Para procurarmos, coletivamente, um sentido para nossa vida, devemos, primeiro, definir “que tipo de sociedade queremos?”. Somente quando tivermos visão e clareza sobre os rumos e o significado da vida, poderemos participar da construção de pontes para todos os seres humanos, independentemente de idade, credo religioso, gênero, classe social, raça ou cor. Assim, criaremos um mundo de bem estar, harmônico, justo e solidário para todos.

domingo, 5 de agosto de 2007

A verdadeira dívida externa (Guaicaipuro Cautémoc)

Eu, Guaicaipuro Cautémoc, descendente dos que povoaram a América há 40 mil anos, vim aqui encontrar os que nos encontraram há apenas 500 anos.

O irmão advogado europeu me explica que aqui toda dívida deve ser paga, ainda que para isso se tenha que vender seres humanos ou países inteiros.

Pois bem!
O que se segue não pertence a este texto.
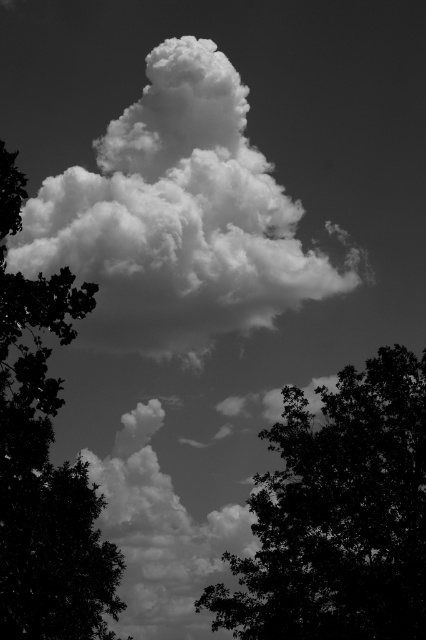
Does white fluffy cloud at center have a greater width compared to silhouette leafy tree at center?

Yes, white fluffy cloud at center is wider than silhouette leafy tree at center.

Is the position of white fluffy cloud at center less distant than that of silhouette leafy tree at center?

No.

Does point (138, 243) lie behind point (379, 404)?

Yes, point (138, 243) is behind point (379, 404).

Identify the location of white fluffy cloud at center. (175, 218).

Is silhouette leafy tree at center closer to the viewer compared to silhouette leafy tree at left?

No, it is not.

Can you confirm if silhouette leafy tree at center is positioned below silhouette leafy tree at left?

Yes, silhouette leafy tree at center is below silhouette leafy tree at left.

Does point (380, 464) come closer to viewer compared to point (45, 636)?

No, (380, 464) is further to viewer.

This screenshot has height=640, width=426. What are the coordinates of `silhouette leafy tree at center` in the screenshot? It's located at (339, 515).

Between white fluffy cloud at center and silhouette leafy tree at left, which one is positioned higher?

Positioned higher is white fluffy cloud at center.

What do you see at coordinates (175, 218) in the screenshot?
I see `white fluffy cloud at center` at bounding box center [175, 218].

Identify the location of white fluffy cloud at center. (175, 218).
Eu também tenho dívidas a cobrar. Consta no arquivo das Índias Ocidentais que entre os anos de 1503 e 1660, chegaram à Europa 185 mil quilos de ouro e 16 milhões de quilos de prata vindos da minha terra!... Teria sido um saque? Não acredito. Seria pensar que os irmãos cristãos faltaram a seu sétimo mandamento.
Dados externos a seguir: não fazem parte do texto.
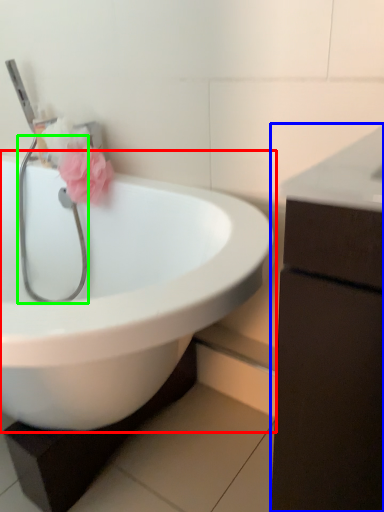
Question: Which object is positioned farthest from sink (highlighted by a red box)? Select from bathroom cabinet (highlighted by a blue box) and stethoscope (highlighted by a green box).

Choices:
 (A) bathroom cabinet
 (B) stethoscope

Answer: (A)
Genocídio?... Não. Eu jamais pensaria que os europeus, como Caim, matam e negam o sangue de seu irmão.

Espoliação?... Seria o mesmo que dizer que o capitalismo deslanchou graças à inundação da Europa pelos metais preciosos arrancados de minha terra!

Vamos considerar que esse ouro e essa prata foram o primeiro de muitos empréstimos amigáveis que fizemos à Europa. Achar que não foi isso seria presumir a existência de crimes de guerra, o que me daria o direito de exigir a devolução dos metais e a cobrar indenização por danos e perdas.

Prefiro crer que nós, índios, fizemos um empréstimo a vocês, europeus.

Ao comemorar o quinto centenário desse empréstimo, nos perguntamos se vocês usaram racional e responsavelmente os fundos que lhes adiantamos.

Lamentamos dizer que não.

Vocês dilapidaram esse dinheiro em armadas invencíveis, terceiros reichs e outras formas de extermínio mútuo. E acabaram ocupados pelas tropas da OTAN.

Vocês foram incapazes de acabar com o capital e deixar de depender das matérias primas e da energia barata que arrancam do terceiro mundo.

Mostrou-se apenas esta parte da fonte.